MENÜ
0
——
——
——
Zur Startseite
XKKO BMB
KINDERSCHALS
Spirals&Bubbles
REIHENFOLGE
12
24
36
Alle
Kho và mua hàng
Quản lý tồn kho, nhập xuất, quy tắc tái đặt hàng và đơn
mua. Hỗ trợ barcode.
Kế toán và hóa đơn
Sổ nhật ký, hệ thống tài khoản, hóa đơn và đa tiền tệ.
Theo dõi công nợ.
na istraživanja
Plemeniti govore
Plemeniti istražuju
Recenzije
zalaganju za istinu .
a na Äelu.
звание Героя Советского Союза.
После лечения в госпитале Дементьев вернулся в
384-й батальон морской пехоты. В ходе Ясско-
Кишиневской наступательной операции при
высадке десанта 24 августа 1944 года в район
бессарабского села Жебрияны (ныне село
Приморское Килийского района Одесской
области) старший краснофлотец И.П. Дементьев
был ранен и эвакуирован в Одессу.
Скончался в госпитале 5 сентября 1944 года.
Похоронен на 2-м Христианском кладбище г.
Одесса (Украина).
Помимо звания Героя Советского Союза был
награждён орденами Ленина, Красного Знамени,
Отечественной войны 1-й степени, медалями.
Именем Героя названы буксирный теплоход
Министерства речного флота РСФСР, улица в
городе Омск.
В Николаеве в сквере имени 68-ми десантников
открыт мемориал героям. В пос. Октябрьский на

_ _ _ _

Take the lines above and retype all of them exactly.

MENÜ
0
——
——
——
Zur Startseite
XKKO BMB
KINDERSCHALS
Spirals&Bubbles
REIHENFOLGE
12
24
36
Alle
Kho và mua hàng
Quản lý tồn kho, nhập xuất, quy tắc tái đặt hàng và đơn
mua. Hỗ trợ barcode.
Kế toán và hóa đơn
Sổ nhật ký, hệ thống tài khoản, hóa đơn và đa tiền tệ.
Theo dõi công nợ.
na istraživanja
Plemeniti govore
Plemeniti istražuju
Recenzije
zalaganju za istinu .
a na Äelu.
звание Героя Советского Союза.
После лечения в госпитале Дементьев вернулся в
384-й батальон морской пехоты. В ходе Ясско-
Кишиневской наступательной операции при
высадке десанта 24 августа 1944 года в район
бессарабского села Жебрияны (ныне село
Приморское Килийского района Одесской
области) старший краснофлотец И.П. Дементьев
был ранен и эвакуирован в Одессу.
Скончался в госпитале 5 сентября 1944 года.
Похоронен на 2-м Христианском кладбище г.
Одесса (Украина).
Помимо звания Героя Советского Союза был
награждён орденами Ленина, Красного Знамени,
Отечественной войны 1-й степени, медалями.
Именем Героя названы буксирный теплоход
Министерства речного флота РСФСР, улица в
городе Омск.
В Николаеве в сквере имени 68-ми десантников
открыт мемориал героям. В пос. Октябрьский на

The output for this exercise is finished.